**** SOURCE MATERIAL

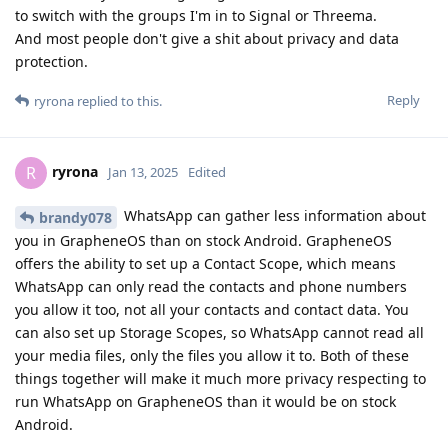
to switch with the groups I'm in to Signal or Threema.
And most people don't give a shit about privacy and data
protection.
Reply
ryrona
replied to this.
ryrona
R
Jan 13, 2025
Edited
WhatsApp can gather less information about
brandy078
you in GrapheneOS than on stock Android. GrapheneOS
offers the ability to set up a Contact Scope, which means
WhatsApp can only read the contacts and phone numbers
you allow it too, not all your contacts and contact data. You
can also set up Storage Scopes, so WhatsApp cannot read all
your media files, only the files you allow it to. Both of these
things together will make it much more privacy respecting to
run WhatsApp on GrapheneOS than it would be on stock
Android.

********

● GOAL OF THE EXERCISE:
Keep every word of the records above exactly, and return them with no pictures.

● TASK OUTPUT:
to switch with the groups I'm in to Signal or Threema.
And most people don't give a shit about privacy and data
protection.
Reply
ryrona
replied to this.
ryrona
R
Jan 13, 2025
Edited
WhatsApp can gather less information about
brandy078
you in GrapheneOS than on stock Android. GrapheneOS
offers the ability to set up a Contact Scope, which means
WhatsApp can only read the contacts and phone numbers
you allow it too, not all your contacts and contact data. You
can also set up Storage Scopes, so WhatsApp cannot read all
your media files, only the files you allow it to. Both of these
things together will make it much more privacy respecting to
run WhatsApp on GrapheneOS than it would be on stock
Android.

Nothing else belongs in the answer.